» PROMPT 1:
In the kernel merge-window summary, what share of non-merge commits did Linus find were not in linux-next?
» PROMPT 2:
Summarize the kernel merge-window summary in two sentences.
» PROMPT 3:
State whether each statement agrees with the kernel merge-window summary, answering yes or no and quoting the deciding words: (a) The overlayfs update lets regular files be copied up concurrently. (b) Helge Deller described the parisc updates as containing important changes. (c) Stephen Rothwell is based in Australia.

» PAGE EXTRACT:
----
Nicholas A. Bellinger posted “target updates for v4.11-rc1”, which includes support for “dual mode (initiator + target) qla2xxx operation”, and a number of other fixes and improvements. He pre-warns that things are “shaping up to be a busy cycle for v4.12 with a new fabric driver (efct) in flight, and a number of other patches on the list being discussed”.

Rafael J. Wysocki posted “Additional ACPI update for v4.11-rc1”, which includes a fix for “an apparant, but actually artificial, resource conflict between the ACPI NVS memory region and the ACPI BERT (Boot Error Record Table)”.

Jens Axboe posted “Block fixes for 4.11-rc1”, which includes a “collection of fixes for this merge window, either fixes for existing issues, or parts that were waiting for acks to come in”. These include a performance fix for the allocation of nvme queues on the right node, along with others.

Miklos Szeredi posted “fuse update for 4.11” and “overlayfs update for 4.11”. the latter “allows concurrent copy up of regular files eliminating [the] potential problem” of (previously) serialized copy ups taking a long time.

Bjorn Helgaas posted “PCI fixes for v4.11”, including a couple of fixes for bugs introduced during code refactoring.

Dan Williams posted “libnvdimm fixes for 4.11-rc1”, which includes a fix for the generation of “nvdimm namespace label”s (metadata) checksums that “Linux was not calculating correcting leading to other environments rejecting the Linux label”.

Helge Deller posted “parisc updates for 4.11”, noting that there was “nothing really important” in this particular cycle to pull in.

James Bottomley posted “final round of SCSI updates for the 4.10+ merge window”, which “is the set of stuff that didn’t quite make the initial pull and a set of fixes for stuff which did”.

Radim Krcmar posted “Second batch of KVM changes for 4.11 merge window”, which includes a number of fixes for PPC and x86.

David Miller posted “Networking”, including many fixes.

A linux-next rant

In his 4.11-rc1 announcement, Linus noted that “it *does* feel like there was more stuff that I was asked to pull than was in linux-next. That always happens, but seems to have happened more now than usually. Comparing to the linux-next tree at the time of the 4.10 release, almost 18% of the non-merge commits were not in Linux-next. That seems higher than usual, although I guess Stephen Rothwell has actual numbers from past merges.” Let’s break what Linus said a little. Stephen Rothwell is an (overworked) kernel hacker based in Australia who produces a (daily, outside of the merge window) kernel tree (and accompanying test infrastructure, patch tracking, and announcement mechanisms) known as “linux-next”. Its raison d’etre is to be the proving ground for new features before they are sent to Linus for merging.
----
Recorded data:
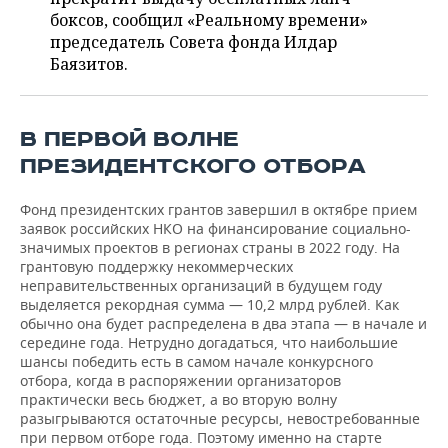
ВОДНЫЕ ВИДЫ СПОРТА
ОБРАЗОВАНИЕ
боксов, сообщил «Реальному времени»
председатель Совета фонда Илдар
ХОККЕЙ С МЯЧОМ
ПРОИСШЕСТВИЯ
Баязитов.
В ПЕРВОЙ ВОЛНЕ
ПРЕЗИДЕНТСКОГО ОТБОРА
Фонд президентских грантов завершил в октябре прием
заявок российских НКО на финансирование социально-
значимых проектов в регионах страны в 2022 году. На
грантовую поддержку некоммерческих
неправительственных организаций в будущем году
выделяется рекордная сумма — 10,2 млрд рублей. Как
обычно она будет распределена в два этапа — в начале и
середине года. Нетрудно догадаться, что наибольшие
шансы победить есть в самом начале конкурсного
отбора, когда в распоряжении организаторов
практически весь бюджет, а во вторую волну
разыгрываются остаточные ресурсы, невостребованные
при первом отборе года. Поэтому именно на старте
----
» EXPECTED OUTPUT 1:
Almost 18% of the non-merge commits.

» EXPECTED OUTPUT 2:
Kernel maintainers posted pull requests for the merge window covering target, ACPI, block, fuse and overlayfs, PCI, libnvdimm, parisc, SCSI, KVM and networking, many of them with fixes. In his 4.11-rc1 announcement, Linus noted that almost 18% of the non-merge commits were not in linux-next, the tree Stephen Rothwell produces as a proving ground for new features before they are sent to Linus.

» EXPECTED OUTPUT 3:
(a) Yes: "allows concurrent copy up of regular files"
(b) No: "nothing really important"
(c) Yes: "based in Australia"